Kollek: Ich finde, dass diese Entscheidung konsequent ist. Wenn man diese Forschung grundsätzlich für legitim hält, so wie das in den USA der Fall ist, dann wäre es paradox, dass das zwar mit privaten Mitteln geschehen kann, mit öffentlichen aber nicht – unabhängig davon, ob ich das nun für vertretbar halte oder nicht. Wobei wir auch ein weiteres Argument nicht vergessen sollten, das noch wenig debattiert wird: nämlich das der Kosten.

STANDARD: Welche Kosten meinen Sie? Die der Forschung?

Kollek: Nein, die der möglichen Therapien. Die sind, wenn sie je funktionieren sollten, hoch individualisiert. Man muss für jeden Patienten eigens Zellen herstellen, die entsprechend zugerichtet werden müssen, um transplantiert zu werden. Das ist teuer. Da stellt sich natürlich die Frage, ob wir uns das überhaupt leisten können oder nicht eher Präparate entwickeln sollten, um etwa die Regenerationsfähigkeit von Organen zu stimulieren.

STANDARD: In Kalifornien hat eine Klinik kürzlich Eltern in Aussicht gestellt, Designerbabys mit blonden Haaren und blauen Augen herzustellen – was dann aber wieder zurückgenommen wurde. Sehen Sie sich durch solche Angebote in Ihrer skeptischen Haltung bestätigt?
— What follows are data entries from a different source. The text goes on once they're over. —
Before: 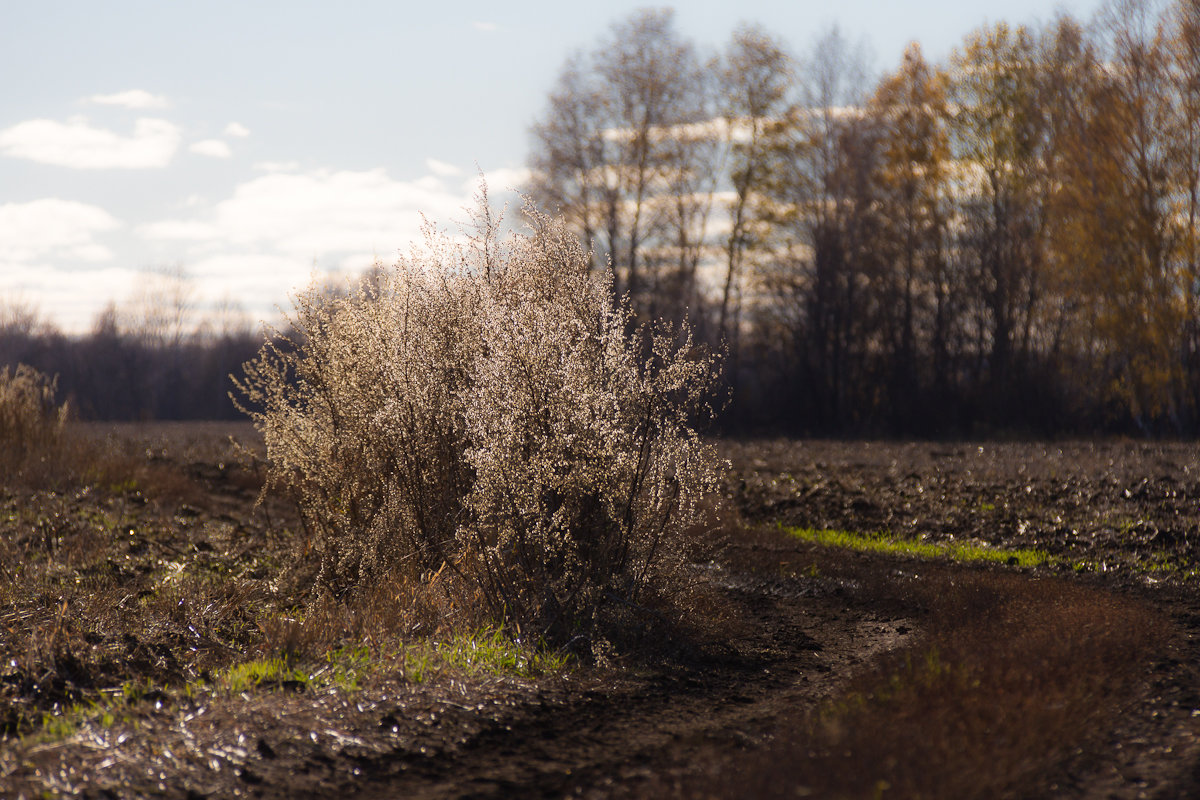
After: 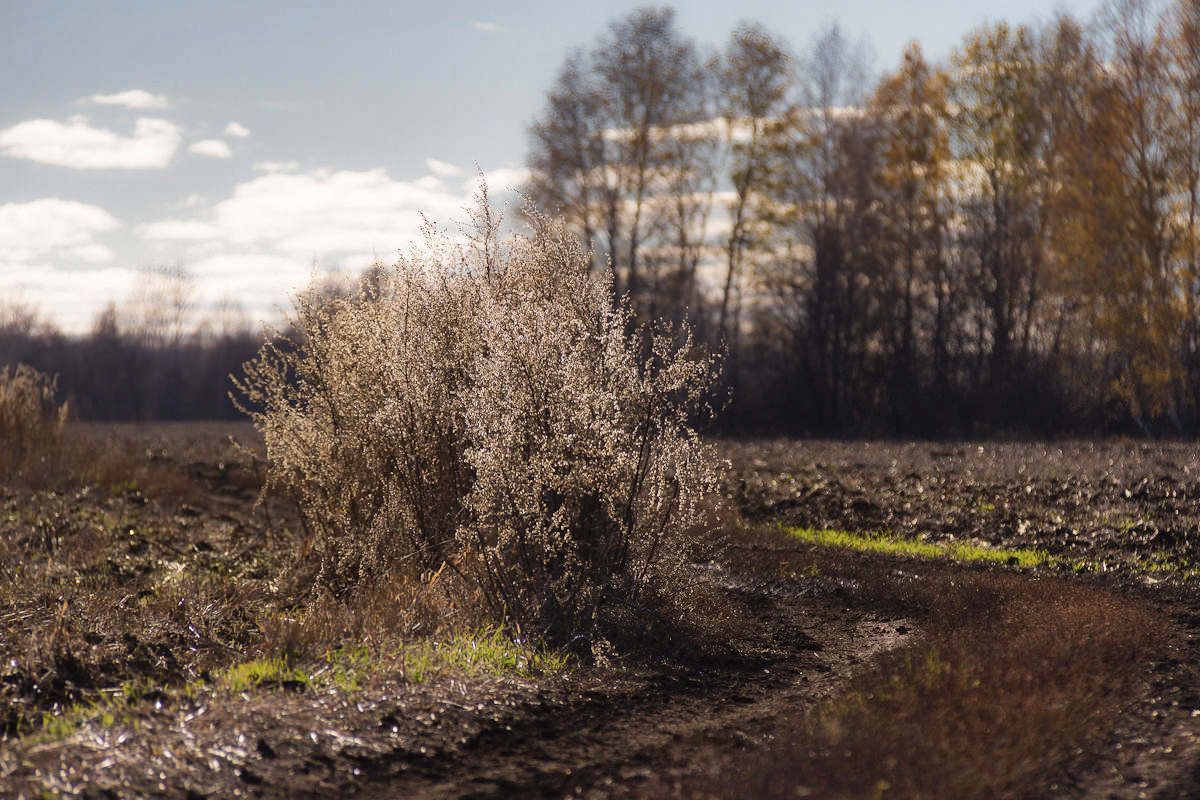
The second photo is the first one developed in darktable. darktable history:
shadows and highlights: radius 107.48, shadows 45.27, highlights -67.05, highlights color adjustment 72.39%, low approximation 0.01, soften with gaussian
contrast brightness saturation: contrast 0.013, saturation -0.057
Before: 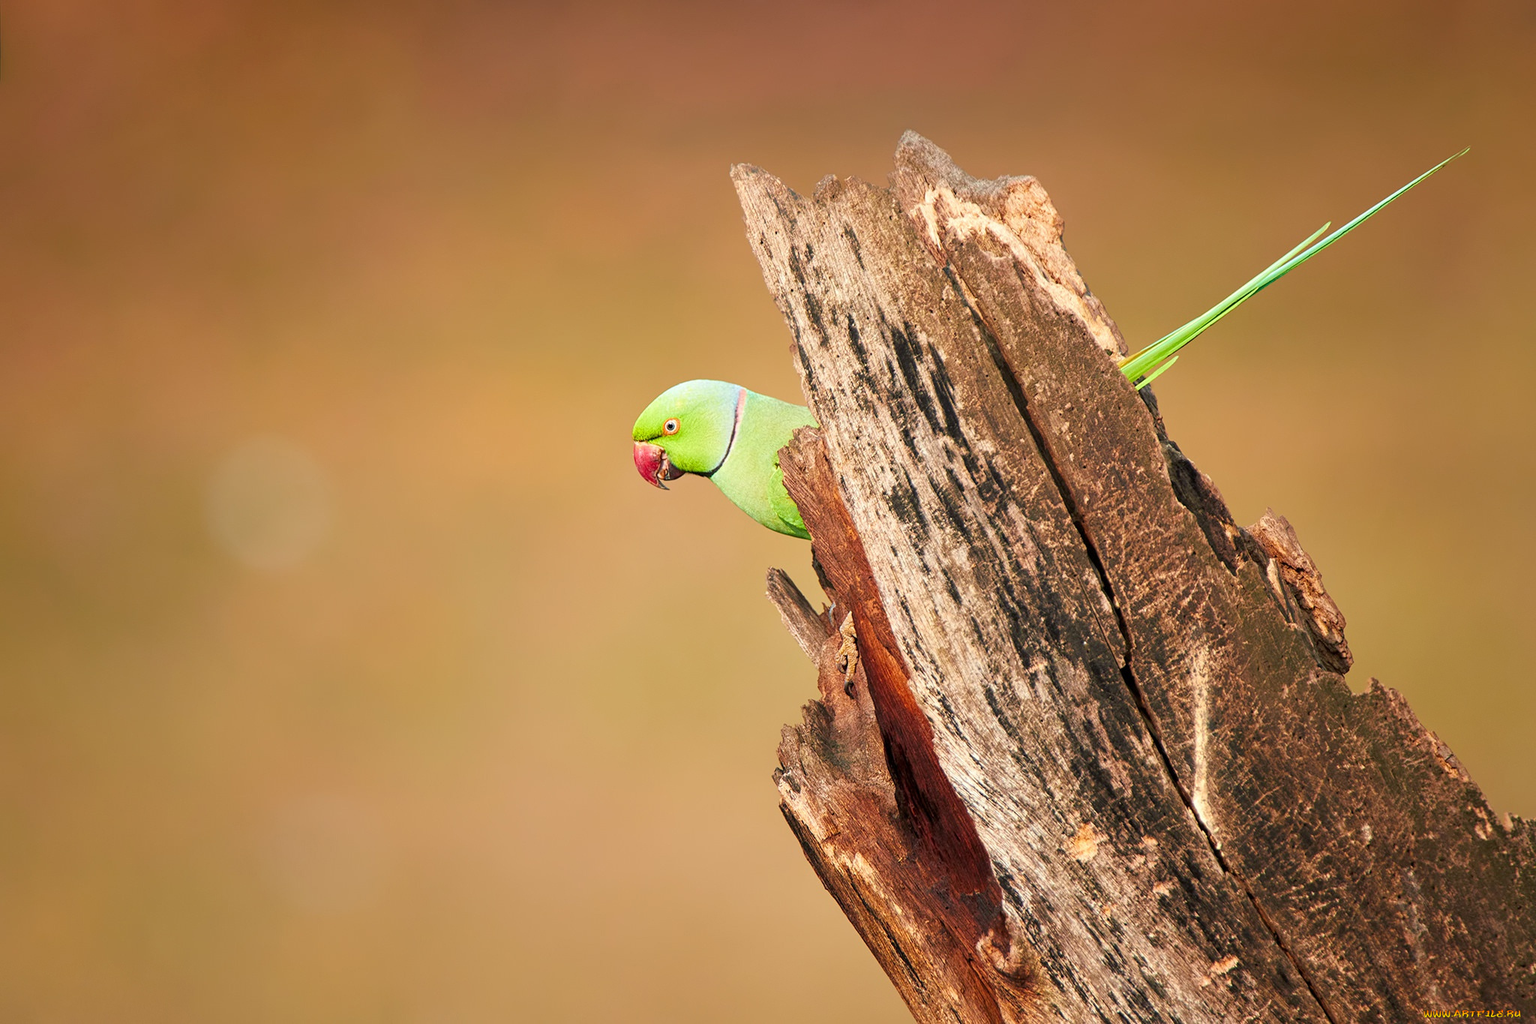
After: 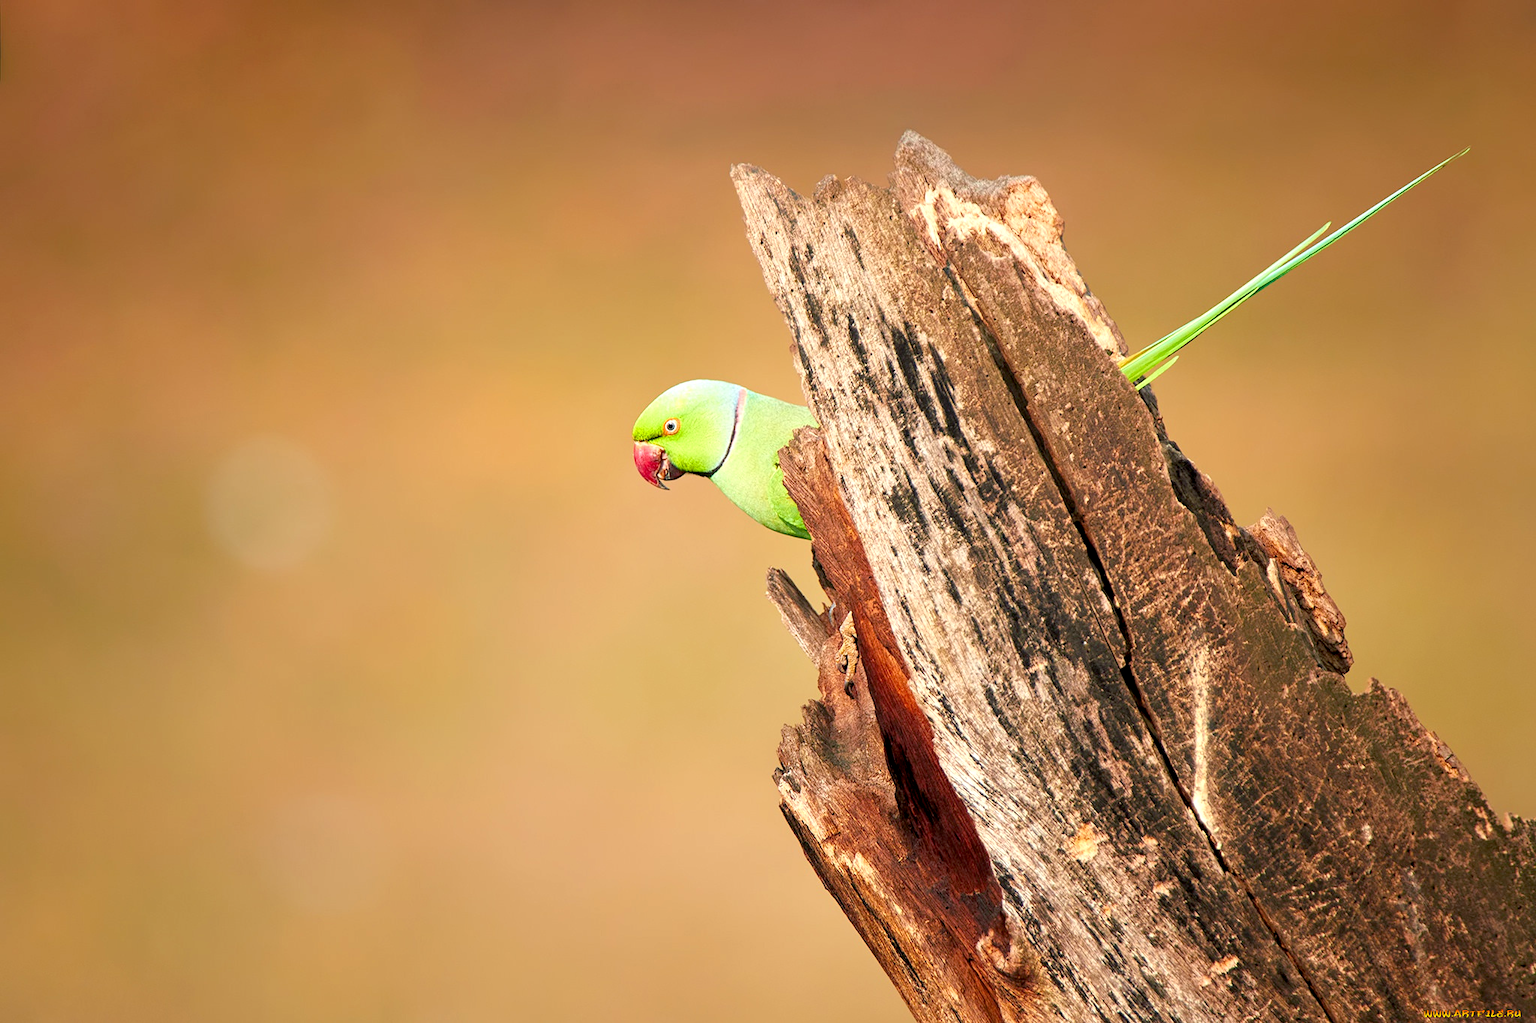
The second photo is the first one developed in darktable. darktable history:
color zones: curves: ch0 [(0.004, 0.305) (0.261, 0.623) (0.389, 0.399) (0.708, 0.571) (0.947, 0.34)]; ch1 [(0.025, 0.645) (0.229, 0.584) (0.326, 0.551) (0.484, 0.262) (0.757, 0.643)], mix -93.42%
exposure: black level correction 0.005, exposure 0.274 EV, compensate highlight preservation false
Kollek: In Deutschland und Österreich ist die Präimplantationsdiagnostik (PID), also das genetische Testen von befruchteten Eizellen vor der Einpflanzung in den Körper der Frau, verboten. Damit kann so etwas hierzulande gar nicht angeboten werden. Offensichtlich scheint mir, dass sich bei einer Freigabe der PID eine Dynamik entwickeln könnte wie in der Reproduktionsmedizin, wo die Anzahl der Behandlungen nicht unbedingt vom medizinischen Bedarf abhängt, sondern in hohem Maß angebotsgesteuert ist.

STANDARD: Wie könnte die Dynamik aussehen?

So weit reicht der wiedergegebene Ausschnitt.